It would seem that tomorrow (or rather today when most people will read this) is my least favorite day. I can find nothing good about the day this year. Some years this anniversary sneaks up on me, here before I know it gone before I feel it, leaving a bitter taste in it's wake. Other years the dread starts a few weeks out, the questions start to crop up, the doubt sneaks in, the sad middle right below the sarcastic exterior.
Tomorrow, the twenty-fourth, marks the 19th anniversary of my father's death. This year feels so particularly hard, I have spent the last few weeks inside my own head trying to figure out why but nothing seems reasonable to me. Nothing seems so big that 19 years later I would be so darn sad. I would have assumed I would be numb to it.
Ahhhh Grief, you are one sneaky mistress.
I recently became somewhat obsessed preoccupied with remembering the last time I saw my father. Or rather the last time we saw each other. I remember very vividly the last time I saw my father down to the room and everything and everyone in it. I remember the last fight we had, something stupid and pre-teenish on my part, exasperation on his end. I remember the last phone call. I remember the first phone call of the new forever. But no matter how hard I try I can't remember the last time we hugged.
Or laughed.
I often feel like a baby for still missing him as much as I do. I'm not sure where or when I decided that grief has a time limit. Dude. It totally doesn't. It is a major bummer to realize that there will be more moments for the rest of my life where I feel this intense...there really are no words to describe this particular blend of emotion.

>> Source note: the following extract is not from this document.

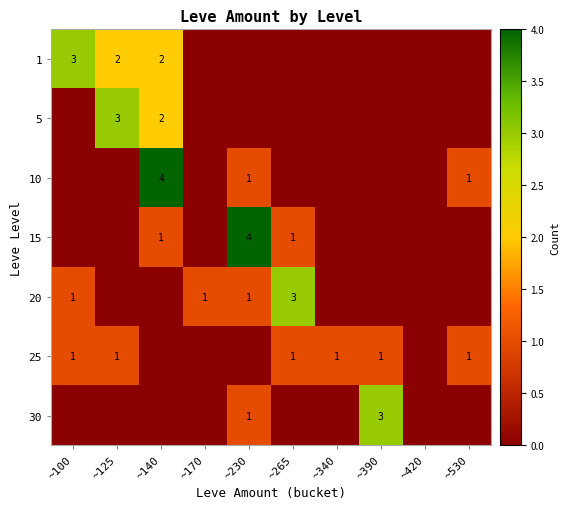

At which category is the sum across all series the highest?

~140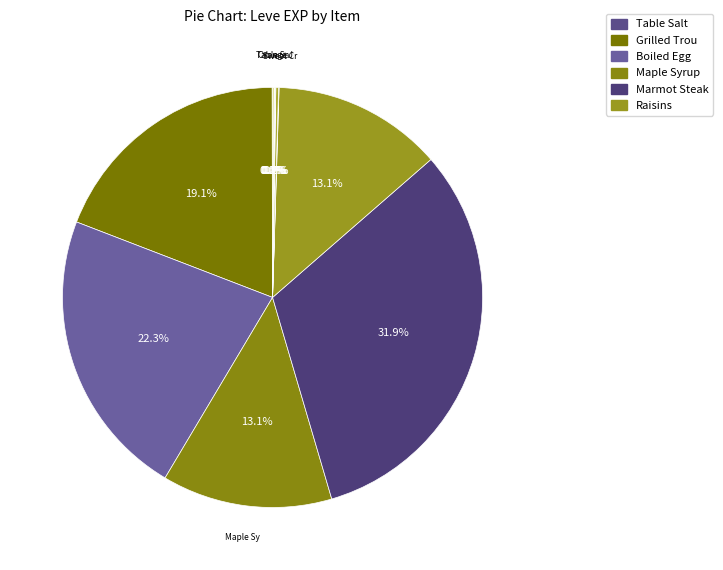

Count the number of slices in the pie.

12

Someone tried to compare the death of my father to the choice absence of theirs. It was not a choice for him to go (forty-eight is too young for anyone). I can't hire a detective to track him down or send him letters and hope for a response. Oh, how I wish he would have had the foresight to write each of us letters. Nothing long or dramatic but just something. Anything.

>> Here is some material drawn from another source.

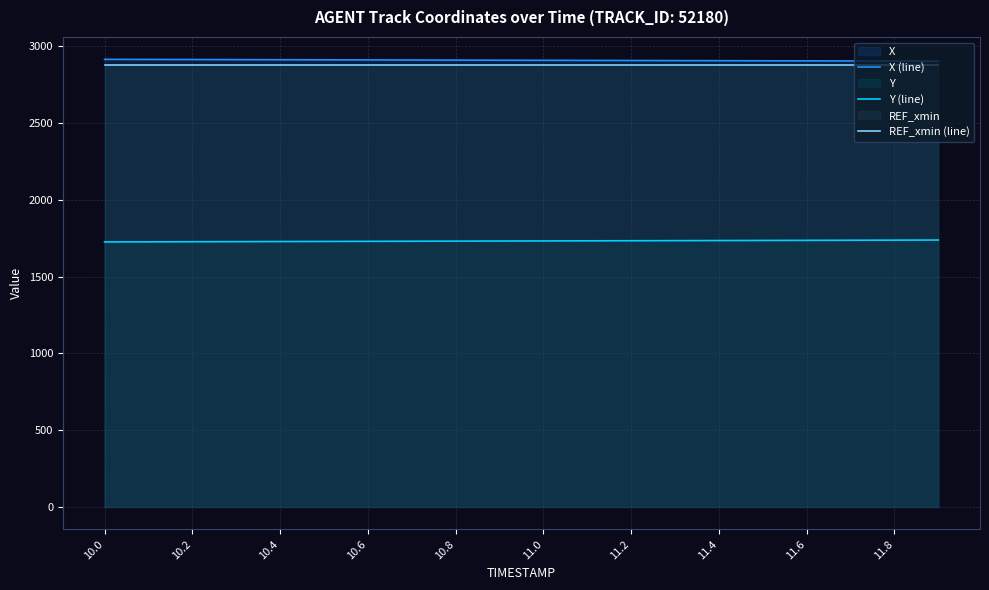

True or false: REF_xmin (line) has a value of 1525.2 at 10.6.

False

So *sigh* nineteen years, sometimes it feels like nineteen minutes and sometimes like nineteen lifetimes. So much has changed in the world and in my life but one thing remains, steadfast and clear, I love him just as much today as I did nineteen years ago.
*From the song Now and Then by Adkins, Adele Laurie Blue






I understand every word of this. My dad passed away 8 years ago and sometimes it feels like 8 minutes. Just know you aren't alone in this.

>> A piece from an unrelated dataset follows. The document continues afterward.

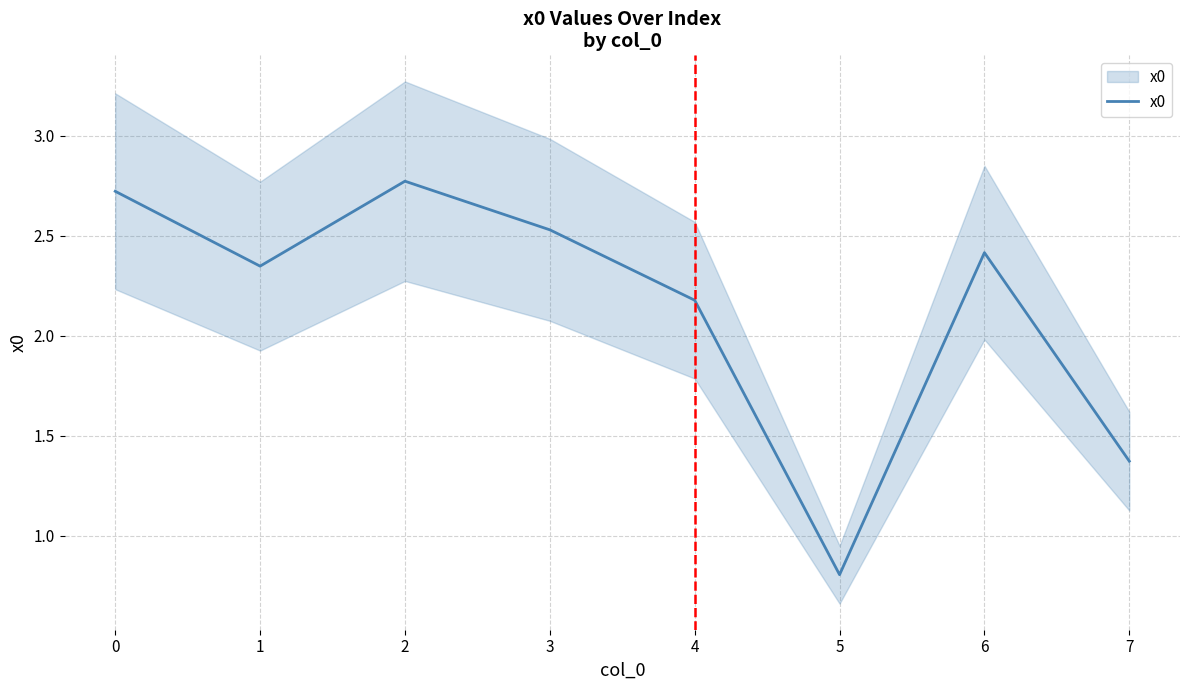

How many data points does each series have?

8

Posted by: Allison | September 24, 2011 at 06:12 AM
Hugs. :(
Posted by: Avitable | September 24, 2011 at 10:25 AM
I am so sorry. Grief is such a wicked bitch. (JDEgirl rightly refers to her at the 'Grief Bitch' and she's got a good descriptor in that.)
In reading this, I am grateful that I can remember the last time J~ and I laughed together. It feels like a gift, that clear memory. (Not as clear as the night he died, but still clear.)
Posted by: Lawmommy | September 25, 2011 at 07:37 AM
Hugs to you. I'm so sorry. I wish it didn't have to be this way. xo
Posted by: alison | September 26, 2011 at 07:26 AM
I'm so sorry for your loss! I understand you fully in your sorrow and grief. I lost my mom just 3 months ago at the young age of 53. I'm missing her something fierce right now. And I know it is only going to get worse as the holiday season gets closer.
*big hugs*
Posted by: JustHeather | October 04, 2011 at 11:58 AM
I'm sorry you hurt! I'm sorry you still hurt so much! I know how it feels. I don't know a cure for this.